→ **Texto de origem**:

* * * * * * * * *

Sumário: 1 Introdução; 2 Breves considerações sobre o processo administrativo; 3 Princípios constitucionais do direito administrativo; 4 Definição de Provas; 5 A simétrica valorização das provas no processo administrativo nacional; 5.1  Da incidência do princípio isonômico no processo administrativo; 5.2 Da relativização do princípio da supremacia do interesse público; 6 Conclusão; Referências.


1 INTRODUÇÃO

O direito brasileiro na atualidade busca estar em conformidade com o os ditames da Constituição Brasileira de 1988 para que reflita os ideais do Estado Democrático de Direito.

Dentre eles pode-se destacar a busca de um processo rigoroso no atendimento das normas processuais, que haja paridade de tratamento entre as partes, e que seja-lhes oportunizado o direito de discutirem todo o alegado em sede processual nos termos da lei. É o que, em apertada síntese, tratam os princípios instituidores do processo, quais sejam: devido processo legal, isonomia, contraditório e ampla defesa. Inerentes, pois, a todas as espécies de processo – judicial, legislativo e administrativo – buscam garantir os direitos fundamentais tão amplamente divulgados pela Constituição dentre outras leis infraconstitucionais.

No que pertine especificamente ao processo administrativo, além dos princípios asseverados no artigo 37 no texto constitucional, outros princípios mais devem ser admitidos para que revistam o processo administrativo da maior lisura na elucidação da demanda.

Ocorre que, por contar com cidadãos e Administração Pública como partes no feito, em muitos casos se pode verificar certo favoritismo conferido a essa última. Merece destaque a valorização das provas por ela produzida, que, justificada, sobretudo no atendimento do interesse público, é aquela que geralmente é determinante em decidir o feito a seu favor, fiel desprezo aos princípios constitucionais, sobretudo ao princípio da isonomia na paridade processual.

Sob essa ótica, propõe-se com o presente estudo, não exaurir a discussão, mas apresentar argumentos que possam encerrar com tal prática nas decisões sobre as demandas de caráter administrativo.


2 BREVES CONSIDERAÇÕES SOBRE O PROCESSO ADMINISTRATIVO

É causa de muito debate entre os operadores do direito administrativo a natureza do processo administrativo: se se trata de processo, propriamente dito, ou um procedimento.

Para tanto, destaca-se a distinção realizada por Hely Lopes Meirelles:

Processo é o conjunto de atos coordenados para a obtenção de decisão sobre uma controvérsia no âmbito judicial ou administrativo; procedimento é o modo de realização do processo, ou seja o rito processual. (MEIRELLES, 2009, p. 691).

Desse modo, considera-se, para este estudo que o processo administrativo é espécie processual com características específicas, dado o teor da matéria em discussão, porém, com características comuns às demais modalidades de processo, principalmente a incidência dos princípios constitucionais como antes mencionado.

O processo administrativo difere-se do processo judicial em vários aspectos, sobretudo no tocante às partes: enquanto no processo judicial a relação estabelecida é trilateral (autor, réu e juiz), no processo administrativo a relação é “inter partes”, posto que em um dos pólos está o administrado, a reclamar uma pretensão, e no outro pólo, a Administração, que age na defesa do interesse  público e nos limites estabelecidos em lei.

* * * * * * * * *

(Coordenadas nomeadas das articulações)
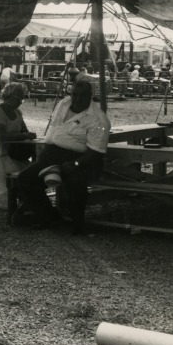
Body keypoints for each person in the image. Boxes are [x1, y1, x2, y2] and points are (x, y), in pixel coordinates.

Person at [14, 79, 110, 234]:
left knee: (75, 184)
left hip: (80, 158)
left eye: (82, 95)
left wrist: (76, 164)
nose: (77, 98)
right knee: (25, 179)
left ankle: (77, 225)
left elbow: (96, 152)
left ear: (90, 95)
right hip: (51, 154)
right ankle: (50, 218)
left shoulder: (99, 119)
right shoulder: (64, 103)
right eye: (75, 94)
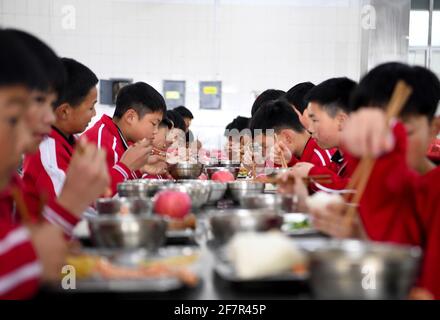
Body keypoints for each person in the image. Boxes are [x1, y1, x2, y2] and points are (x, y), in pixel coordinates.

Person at [309, 62, 440, 299]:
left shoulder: (434, 190)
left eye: (404, 133)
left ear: (434, 128)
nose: (387, 149)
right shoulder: (376, 177)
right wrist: (359, 237)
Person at [83, 82, 168, 195]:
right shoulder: (104, 142)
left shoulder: (122, 140)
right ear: (130, 117)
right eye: (153, 123)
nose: (156, 131)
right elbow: (99, 196)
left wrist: (141, 168)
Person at [286, 77, 358, 191]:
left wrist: (311, 173)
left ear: (341, 121)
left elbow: (354, 192)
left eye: (314, 120)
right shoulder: (340, 158)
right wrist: (293, 164)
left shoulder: (365, 157)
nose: (310, 128)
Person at [249, 100, 333, 169]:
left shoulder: (321, 157)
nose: (264, 154)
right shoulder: (294, 157)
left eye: (265, 146)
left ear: (287, 137)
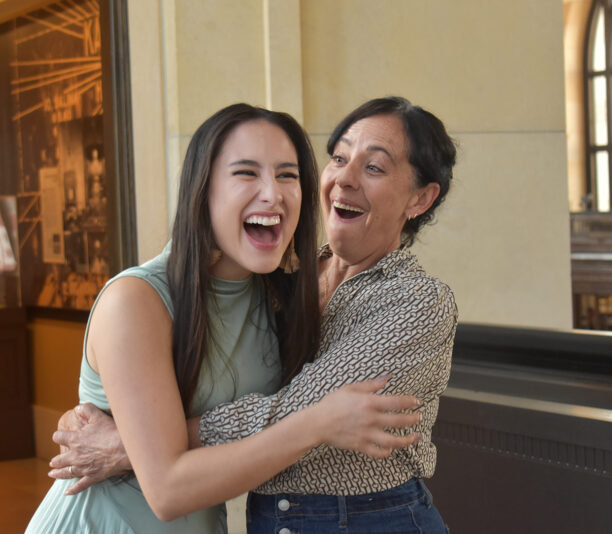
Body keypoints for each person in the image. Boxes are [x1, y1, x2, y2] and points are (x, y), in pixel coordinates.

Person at [52, 96, 458, 533]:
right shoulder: (279, 286)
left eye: (374, 167)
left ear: (420, 198)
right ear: (202, 185)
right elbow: (311, 417)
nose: (345, 178)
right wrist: (143, 442)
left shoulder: (417, 301)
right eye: (338, 157)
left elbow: (301, 408)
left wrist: (131, 445)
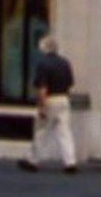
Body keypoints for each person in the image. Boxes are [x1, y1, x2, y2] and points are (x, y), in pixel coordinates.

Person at [18, 33, 77, 173]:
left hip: (50, 99)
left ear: (43, 48)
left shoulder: (42, 64)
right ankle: (70, 162)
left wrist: (41, 106)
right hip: (64, 98)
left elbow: (42, 88)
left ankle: (33, 160)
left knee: (41, 131)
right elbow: (70, 83)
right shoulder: (65, 62)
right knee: (64, 131)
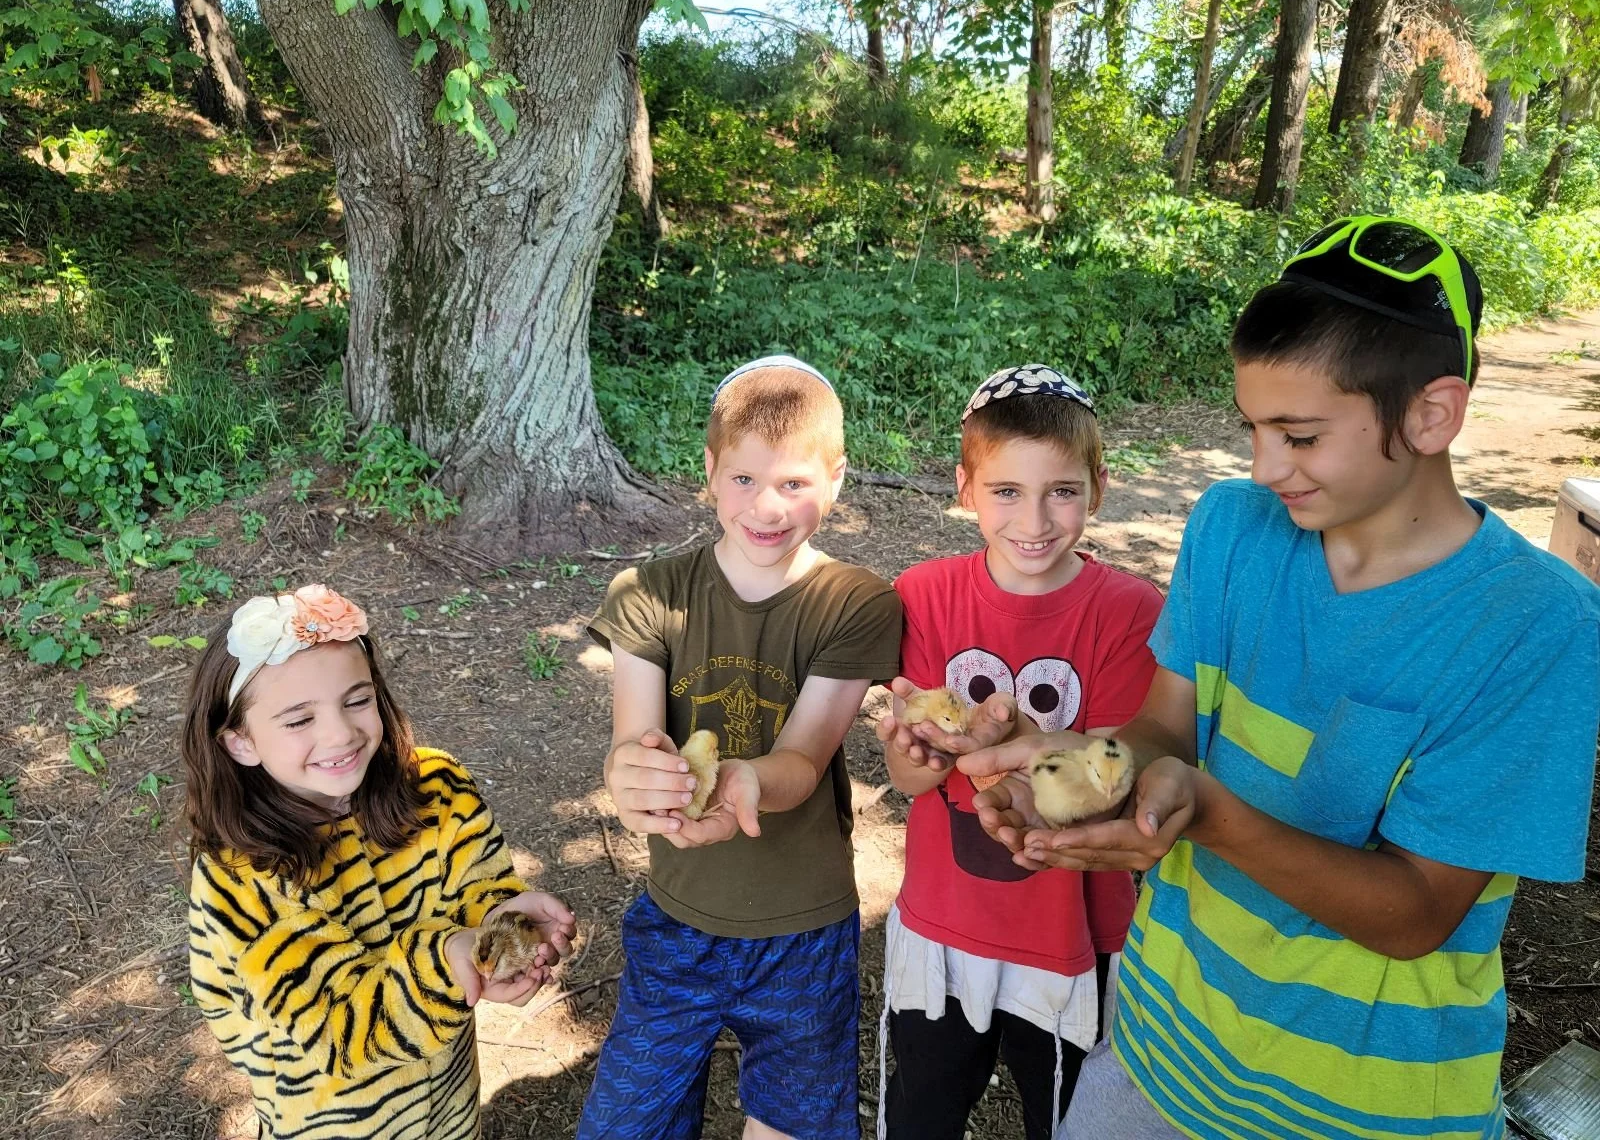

* * * * * * * * *

→ **Item de ação**: Atualize um trecho do texto sobre o processo administrativo: escreva de novo a parte que começa em "É causa de muito" e para depois de "2009, p. 691).", trocando "procedimento" por "trâmite".

→ **Resposta final**:
É causa de muito debate entre os operadores do direito administrativo a natureza do processo administrativo: se se trata de processo, propriamente dito, ou um trâmite.

Para tanto, destaca-se a distinção realizada por Hely Lopes Meirelles:

Processo é o conjunto de atos coordenados para a obtenção de decisão sobre uma controvérsia no âmbito judicial ou administrativo; trâmite é o modo de realização do processo, ou seja o rito processual. (MEIRELLES, 2009, p. 691).